The microbial diversity of a hydrothermal site has been analysed using a molecular phylogenetic approach. Classical techniques for studying microbial diversity, such as culture-based enrichment techniques, rely on our ability to grow organisms in culture. However, it is well established that we can only retrieve a very small part of the environmental microbial diversity using this approach since enrichment media is highly selective. Recently, molecular phylogenetic techniques based on the small subunit RNA (16S rRNA) have been developed that circumvent this limitation.

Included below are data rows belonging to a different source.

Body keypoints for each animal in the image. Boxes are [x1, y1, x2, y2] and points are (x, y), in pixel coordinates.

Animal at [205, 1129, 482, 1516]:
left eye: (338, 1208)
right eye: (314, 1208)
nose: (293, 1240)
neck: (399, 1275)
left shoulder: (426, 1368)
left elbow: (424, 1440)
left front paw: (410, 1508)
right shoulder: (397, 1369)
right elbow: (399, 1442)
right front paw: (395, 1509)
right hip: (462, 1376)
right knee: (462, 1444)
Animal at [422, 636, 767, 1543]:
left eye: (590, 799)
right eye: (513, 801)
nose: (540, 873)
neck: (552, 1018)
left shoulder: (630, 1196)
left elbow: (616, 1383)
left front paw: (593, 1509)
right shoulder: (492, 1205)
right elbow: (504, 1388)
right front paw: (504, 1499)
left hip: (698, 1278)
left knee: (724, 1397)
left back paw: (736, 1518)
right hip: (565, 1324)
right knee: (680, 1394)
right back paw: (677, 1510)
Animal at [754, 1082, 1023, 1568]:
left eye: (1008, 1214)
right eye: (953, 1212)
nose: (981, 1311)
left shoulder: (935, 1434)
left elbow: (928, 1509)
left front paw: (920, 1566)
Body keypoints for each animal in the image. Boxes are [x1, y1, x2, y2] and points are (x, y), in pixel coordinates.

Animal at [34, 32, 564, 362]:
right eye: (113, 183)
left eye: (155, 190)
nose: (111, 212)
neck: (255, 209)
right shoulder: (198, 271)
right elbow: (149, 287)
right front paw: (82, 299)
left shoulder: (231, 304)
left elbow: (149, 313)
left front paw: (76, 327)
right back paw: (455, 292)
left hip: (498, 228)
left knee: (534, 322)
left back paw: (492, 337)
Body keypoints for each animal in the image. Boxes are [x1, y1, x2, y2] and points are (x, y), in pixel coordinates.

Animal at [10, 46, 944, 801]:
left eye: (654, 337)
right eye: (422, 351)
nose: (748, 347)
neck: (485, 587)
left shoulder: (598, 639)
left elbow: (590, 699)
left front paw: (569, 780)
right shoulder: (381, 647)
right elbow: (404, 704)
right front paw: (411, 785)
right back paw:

We chose to use this rRNA-based technology in conjunction with microscopy to analyse the diversity associated with a deep-sea hydrothermal vent system. The samples were collected from an in situ growth chamber ("vent cap") deployed on vent field during the "Microsmoke" oceanographic cruise in November 1995, "Snake Pit", Mid-atlantic Ridge. The DNA was first extracted and the I6S RRNA genes were amplified by PCR using primers specific for the Archaea and Bacteria. The products were sorted by cloning, sequenced and analysed. On a sample, 87 clones corresponding to the domain Bacteria were analysed. According to their RFLP profiles we determined 47 operational taxonomic unit (OTU). Later one representant of each OTU have been sequenced. The totality of the 16S sequenced clones corresponds to none of the previously described bacterial species. They are affiliated to the E subclass of the class Proteobacteria and the more closely related sequences are sequences retrieved from clones obtained from a micobial mat sample collected at a pacific active hydrothermal system (Moyer et at.. 1995). The clones are also more or less affiliated to microaerophilic sulphur or sulphide-oxydizing bacteria (genus Campylobacter, Arcobacter, Helicobacter, Wolinella, Bacteroides, Thiovulum).